Work instruction: Turn the lines below into a numbered list, leaving out any blank lines.
..........
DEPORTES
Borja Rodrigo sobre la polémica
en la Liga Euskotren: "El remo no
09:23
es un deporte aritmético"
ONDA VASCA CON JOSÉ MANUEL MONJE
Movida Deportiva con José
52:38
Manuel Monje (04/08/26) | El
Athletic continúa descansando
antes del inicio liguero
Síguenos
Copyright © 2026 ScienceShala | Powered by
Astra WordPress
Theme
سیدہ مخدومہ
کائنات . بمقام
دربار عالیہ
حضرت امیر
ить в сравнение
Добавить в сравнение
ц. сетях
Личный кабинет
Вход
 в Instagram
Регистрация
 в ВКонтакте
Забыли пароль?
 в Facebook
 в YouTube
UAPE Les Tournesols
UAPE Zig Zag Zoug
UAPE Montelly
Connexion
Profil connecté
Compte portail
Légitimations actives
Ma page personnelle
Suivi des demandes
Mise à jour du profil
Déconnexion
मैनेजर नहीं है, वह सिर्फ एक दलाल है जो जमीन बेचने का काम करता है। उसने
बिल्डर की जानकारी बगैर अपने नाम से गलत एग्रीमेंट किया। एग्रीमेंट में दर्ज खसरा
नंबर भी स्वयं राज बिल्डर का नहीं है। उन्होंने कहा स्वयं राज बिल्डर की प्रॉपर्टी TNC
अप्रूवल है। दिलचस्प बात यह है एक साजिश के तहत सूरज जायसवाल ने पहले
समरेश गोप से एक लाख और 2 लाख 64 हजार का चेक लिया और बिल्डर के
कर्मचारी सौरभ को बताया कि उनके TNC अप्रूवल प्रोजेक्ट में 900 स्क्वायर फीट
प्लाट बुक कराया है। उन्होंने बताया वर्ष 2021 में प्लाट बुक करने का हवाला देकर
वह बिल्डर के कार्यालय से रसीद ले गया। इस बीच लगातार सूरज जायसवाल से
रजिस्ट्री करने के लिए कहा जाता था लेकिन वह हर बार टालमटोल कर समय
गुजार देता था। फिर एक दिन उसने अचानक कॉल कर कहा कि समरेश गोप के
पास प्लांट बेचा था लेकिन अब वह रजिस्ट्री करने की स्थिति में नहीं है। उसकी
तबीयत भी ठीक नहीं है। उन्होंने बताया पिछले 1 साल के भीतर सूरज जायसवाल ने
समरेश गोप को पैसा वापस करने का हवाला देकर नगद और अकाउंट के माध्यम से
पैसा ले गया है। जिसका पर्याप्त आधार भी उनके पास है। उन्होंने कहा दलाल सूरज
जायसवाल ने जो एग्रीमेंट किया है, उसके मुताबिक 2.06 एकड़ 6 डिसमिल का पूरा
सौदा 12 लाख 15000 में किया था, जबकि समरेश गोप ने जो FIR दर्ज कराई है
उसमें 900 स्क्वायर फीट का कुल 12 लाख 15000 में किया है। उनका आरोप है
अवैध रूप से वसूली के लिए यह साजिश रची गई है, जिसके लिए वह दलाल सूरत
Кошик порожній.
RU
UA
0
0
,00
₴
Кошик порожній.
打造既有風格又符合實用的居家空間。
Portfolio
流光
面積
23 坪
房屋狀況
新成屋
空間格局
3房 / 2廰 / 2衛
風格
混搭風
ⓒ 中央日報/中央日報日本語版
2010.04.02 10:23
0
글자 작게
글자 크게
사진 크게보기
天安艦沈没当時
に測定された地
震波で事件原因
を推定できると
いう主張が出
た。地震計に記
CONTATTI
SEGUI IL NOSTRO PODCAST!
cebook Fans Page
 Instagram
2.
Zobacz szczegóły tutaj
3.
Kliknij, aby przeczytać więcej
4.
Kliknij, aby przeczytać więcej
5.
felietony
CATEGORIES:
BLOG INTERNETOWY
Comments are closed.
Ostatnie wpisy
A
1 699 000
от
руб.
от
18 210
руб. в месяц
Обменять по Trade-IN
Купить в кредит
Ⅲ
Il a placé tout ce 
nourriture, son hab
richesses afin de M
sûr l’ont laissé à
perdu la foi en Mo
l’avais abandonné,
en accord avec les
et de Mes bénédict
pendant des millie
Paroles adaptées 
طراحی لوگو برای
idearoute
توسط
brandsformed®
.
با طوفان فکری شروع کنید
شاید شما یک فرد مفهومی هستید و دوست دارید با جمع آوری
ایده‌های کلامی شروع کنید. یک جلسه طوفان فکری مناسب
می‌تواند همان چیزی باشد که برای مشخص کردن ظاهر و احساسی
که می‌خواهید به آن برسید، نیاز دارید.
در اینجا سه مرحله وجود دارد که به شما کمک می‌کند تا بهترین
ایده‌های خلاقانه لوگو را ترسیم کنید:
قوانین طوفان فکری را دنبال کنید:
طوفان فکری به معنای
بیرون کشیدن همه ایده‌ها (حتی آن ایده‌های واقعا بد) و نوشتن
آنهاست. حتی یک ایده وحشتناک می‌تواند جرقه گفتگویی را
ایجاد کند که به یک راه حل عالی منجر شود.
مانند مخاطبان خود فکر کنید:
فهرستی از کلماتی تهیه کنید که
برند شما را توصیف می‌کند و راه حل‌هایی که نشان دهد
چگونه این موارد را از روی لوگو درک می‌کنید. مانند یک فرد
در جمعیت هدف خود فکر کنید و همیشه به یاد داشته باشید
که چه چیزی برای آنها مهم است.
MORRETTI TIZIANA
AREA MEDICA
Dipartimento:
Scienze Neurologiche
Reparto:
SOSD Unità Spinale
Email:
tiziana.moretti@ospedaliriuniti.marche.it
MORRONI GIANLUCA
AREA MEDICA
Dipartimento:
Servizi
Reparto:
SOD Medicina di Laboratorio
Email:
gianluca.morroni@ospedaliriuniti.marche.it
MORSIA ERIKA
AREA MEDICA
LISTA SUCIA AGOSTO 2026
..........
Response to this exercise:
1. DEPORTES
2. Borja Rodrigo sobre la polémica
3. en la Liga Euskotren: "El remo no
4. 09:23
5. es un deporte aritmético"
6. ONDA VASCA CON JOSÉ MANUEL MONJE
7. Movida Deportiva con José
8. 52:38
9. Manuel Monje (04/08/26) | El
10. Athletic continúa descansando
11. antes del inicio liguero
12. Síguenos
13. Copyright © 2026 ScienceShala | Powered by
14. Astra WordPress
15. Theme
16. سیدہ مخدومہ
17. کائنات . بمقام
18. دربار عالیہ
19. حضرت امیر
20. ить в сравнение
21. Добавить в сравнение
22. ц. сетях
23. Личный кабинет
24. Вход
25.  в Instagram
26. Регистрация
27.  в ВКонтакте
28. Забыли пароль?
29.  в Facebook
30.  в YouTube
31. UAPE Les Tournesols
32. UAPE Zig Zag Zoug
33. UAPE Montelly
34. Connexion
35. Profil connecté
36. Compte portail
37. Légitimations actives
38. Ma page personnelle
39. Suivi des demandes
40. Mise à jour du profil
41. Déconnexion
42. मैनेजर नहीं है, वह सिर्फ एक दलाल है जो जमीन बेचने का काम करता है। उसने
43. बिल्डर की जानकारी बगैर अपने नाम से गलत एग्रीमेंट किया। एग्रीमेंट में दर्ज खसरा
44. नंबर भी स्वयं राज बिल्डर का नहीं है। उन्होंने कहा स्वयं राज बिल्डर की प्रॉपर्टी TNC
45. अप्रूवल है। दिलचस्प बात यह है एक साजिश के तहत सूरज जायसवाल ने पहले
46. समरेश गोप से एक लाख और 2 लाख 64 हजार का चेक लिया और बिल्डर के
47. कर्मचारी सौरभ को बताया कि उनके TNC अप्रूवल प्रोजेक्ट में 900 स्क्वायर फीट
48. प्लाट बुक कराया है। उन्होंने बताया वर्ष 2021 में प्लाट बुक करने का हवाला देकर
49. वह बिल्डर के कार्यालय से रसीद ले गया। इस बीच लगातार सूरज जायसवाल से
50. रजिस्ट्री करने के लिए कहा जाता था लेकिन वह हर बार टालमटोल कर समय
51. गुजार देता था। फिर एक दिन उसने अचानक कॉल कर कहा कि समरेश गोप के
52. पास प्लांट बेचा था लेकिन अब वह रजिस्ट्री करने की स्थिति में नहीं है। उसकी
53. तबीयत भी ठीक नहीं है। उन्होंने बताया पिछले 1 साल के भीतर सूरज जायसवाल ने
54. समरेश गोप को पैसा वापस करने का हवाला देकर नगद और अकाउंट के माध्यम से
55. पैसा ले गया है। जिसका पर्याप्त आधार भी उनके पास है। उन्होंने कहा दलाल सूरज
56. जायसवाल ने जो एग्रीमेंट किया है, उसके मुताबिक 2.06 एकड़ 6 डिसमिल का पूरा
57. सौदा 12 लाख 15000 में किया था, जबकि समरेश गोप ने जो FIR दर्ज कराई है
58. उसमें 900 स्क्वायर फीट का कुल 12 लाख 15000 में किया है। उनका आरोप है
59. अवैध रूप से वसूली के लिए यह साजिश रची गई है, जिसके लिए वह दलाल सूरत
60. Кошик порожній.
61. RU
62. UA
63. 0
64. 0
65. ,00
66. ₴
67. Кошик порожній.
68. 打造既有風格又符合實用的居家空間。
69. Portfolio
70. 流光
71. 面積
72. 23 坪
73. 房屋狀況
74. 新成屋
75. 空間格局
76. 3房 / 2廰 / 2衛
77. 風格
78. 混搭風
79. ⓒ 中央日報/中央日報日本語版
80. 2010.04.02 10:23
81. 0
82. 글자 작게
83. 글자 크게
84. 사진 크게보기
85. 天安艦沈没当時
86. に測定された地
87. 震波で事件原因
88. を推定できると
89. いう主張が出
90. た。地震計に記
91. CONTATTI
92. SEGUI IL NOSTRO PODCAST!
93. cebook Fans Page
94.  Instagram
95. 2.
96. Zobacz szczegóły tutaj
97. 3.
98. Kliknij, aby przeczytać więcej
99. 4.
100. Kliknij, aby przeczytać więcej
101. 5.
102. felietony
103. CATEGORIES:
104. BLOG INTERNETOWY
105. Comments are closed.
106. Ostatnie wpisy
107. A
108. 1 699 000
109. от
110. руб.
111. от
112. 18 210
113. руб. в месяц
114. Обменять по Trade-IN
115. Купить в кредит
116. Ⅲ
117. Il a placé tout ce 
118. nourriture, son hab
119. richesses afin de M
120. sûr l’ont laissé à
121. perdu la foi en Mo
122. l’avais abandonné,
123. en accord avec les
124. et de Mes bénédict
125. pendant des millie
126. Paroles adaptées 
127. طراحی لوگو برای
128. idearoute
129. توسط
130. brandsformed®
131. .
132. با طوفان فکری شروع کنید
133. شاید شما یک فرد مفهومی هستید و دوست دارید با جمع آوری
134. ایده‌های کلامی شروع کنید. یک جلسه طوفان فکری مناسب
135. می‌تواند همان چیزی باشد که برای مشخص کردن ظاهر و احساسی
136. که می‌خواهید به آن برسید، نیاز دارید.
137. در اینجا سه مرحله وجود دارد که به شما کمک می‌کند تا بهترین
138. ایده‌های خلاقانه لوگو را ترسیم کنید:
139. قوانین طوفان فکری را دنبال کنید:
140. طوفان فکری به معنای
141. بیرون کشیدن همه ایده‌ها (حتی آن ایده‌های واقعا بد) و نوشتن
142. آنهاست. حتی یک ایده وحشتناک می‌تواند جرقه گفتگویی را
143. ایجاد کند که به یک راه حل عالی منجر شود.
144. مانند مخاطبان خود فکر کنید:
145. فهرستی از کلماتی تهیه کنید که
146. برند شما را توصیف می‌کند و راه حل‌هایی که نشان دهد
147. چگونه این موارد را از روی لوگو درک می‌کنید. مانند یک فرد
148. در جمعیت هدف خود فکر کنید و همیشه به یاد داشته باشید
149. که چه چیزی برای آنها مهم است.
150. MORRETTI TIZIANA
151. AREA MEDICA
152. Dipartimento:
153. Scienze Neurologiche
154. Reparto:
155. SOSD Unità Spinale
156. Email:
157. tiziana.moretti@ospedaliriuniti.marche.it
158. MORRONI GIANLUCA
159. AREA MEDICA
160. Dipartimento:
161. Servizi
162. Reparto:
163. SOD Medicina di Laboratorio
164. Email:
165. gianluca.morroni@ospedaliriuniti.marche.it
166. MORSIA ERIKA
167. AREA MEDICA
168. LISTA SUCIA AGOSTO 2026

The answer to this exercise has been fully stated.